“Soy alcohólico, soy drogadicto, soy homosexual, soy un genio”. La frase, disparada con esa mezcla de arrogancia y vulnerabilidad que solo Truman Capote podía sostener, no era un alarde: era un diagnóstico médico. Capote no solo habitó el centro del sol de la cultura pop durante buena parte del siglo XX, sino que aprendió a mirar las manchas solares sin parpadear. En presente, cuando la editorial Anagrama reedita su volumen Retratos, recordamos por qué este “pequeño gran hombre” de la literatura sigue siendo un faro del periodismo literario.

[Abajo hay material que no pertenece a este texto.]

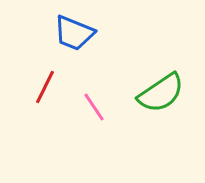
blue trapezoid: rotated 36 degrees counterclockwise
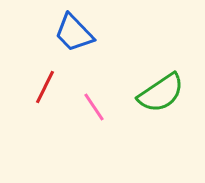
blue trapezoid: rotated 24 degrees clockwise
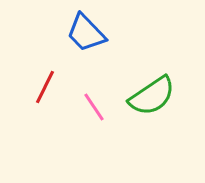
blue trapezoid: moved 12 px right
green semicircle: moved 9 px left, 3 px down
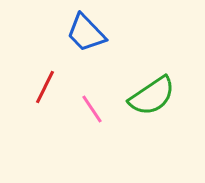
pink line: moved 2 px left, 2 px down
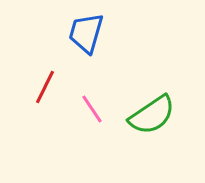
blue trapezoid: rotated 60 degrees clockwise
green semicircle: moved 19 px down
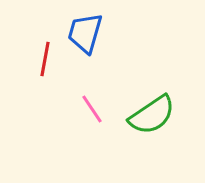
blue trapezoid: moved 1 px left
red line: moved 28 px up; rotated 16 degrees counterclockwise
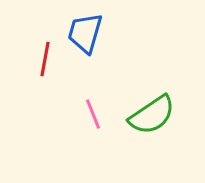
pink line: moved 1 px right, 5 px down; rotated 12 degrees clockwise
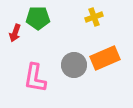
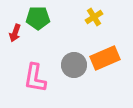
yellow cross: rotated 12 degrees counterclockwise
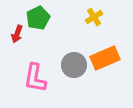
green pentagon: rotated 25 degrees counterclockwise
red arrow: moved 2 px right, 1 px down
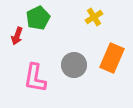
red arrow: moved 2 px down
orange rectangle: moved 7 px right; rotated 44 degrees counterclockwise
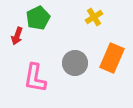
gray circle: moved 1 px right, 2 px up
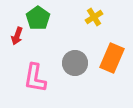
green pentagon: rotated 10 degrees counterclockwise
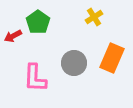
green pentagon: moved 4 px down
red arrow: moved 4 px left; rotated 42 degrees clockwise
gray circle: moved 1 px left
pink L-shape: rotated 8 degrees counterclockwise
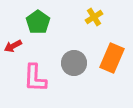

Capote no escribía perfiles; realizaba exorcismos. En Retratos, el autor nacido en Nueva Orleans y crecido en Alabama se despliega como un maestro de las formas breves, un cronista brillante que entendió que la verdad de una estrella distante no está en su discurso, sino en sus tics, en su silencio o en la forma en que pide un trago. Con un estilo que oscila entre la ternura más delicada y una perfidia que corta como una navaja, Capote pasea su pluma por un parnaso de figuras que, a esta altura del partido, son puro mito.

El volumen es una montaña rusa. Abraza el legendario paseo neoyorquino Marilyn Monroe, un retrato que logra capturar la fragilidad luminosa y trágica de la actriz entre copas de champán; pero también el viaje a Japón para ver a Marlon Brando durante el rodaje de Sayonara, donde el actor queda expuesto con dosis parejas de sensibilidad y ego. Capote no teme a los claroscuros cuando recuerda a su eterno amigo Tennessee Williams, ni escatima pasión al acercarse a Elizabeth Taylor o a la “leyenda moderna” Jane Bowles.
Sin embargo, el corazón del libro late en la colaboración con otro gigante de la mirada: Richard Avedon. Los retratos fotográficos de Avedon sirven de mecha para que Capote dispare ráfagas de prosa certera. Entonces desfilan un John Huston pícaro y un Chaplin nunca listo para el exilio forzado que parece escapado de sus propias sombras. También una Coco Chanel que es pura armadura coqueta y a un Somerset Maugham que se despide de la vida.

El desfile es inagotable: desde el Louis Armstrong, ese Buda moreno visto con ojos de niño, hasta la fascinante Isak Dinesen, pasando por un Picasso tan desbordante de genio que, según Capote, podría despertar instintos asesinos en quien lo observa. Tampoco faltan los contrastes: el Bogart de las palabras fetiche frente al Duchamp iconoclasta, el reverso exacto de la moneda del arte.
Retratos no es solo un libro de perfiles; es un manual exquisito sobre cómo observar. La prosa de Capote recuerda que el periodismo es, ante todo, una cuestión de mirada. También, el arte de sacar el cuero como una de las bellas artes. A sangre fría.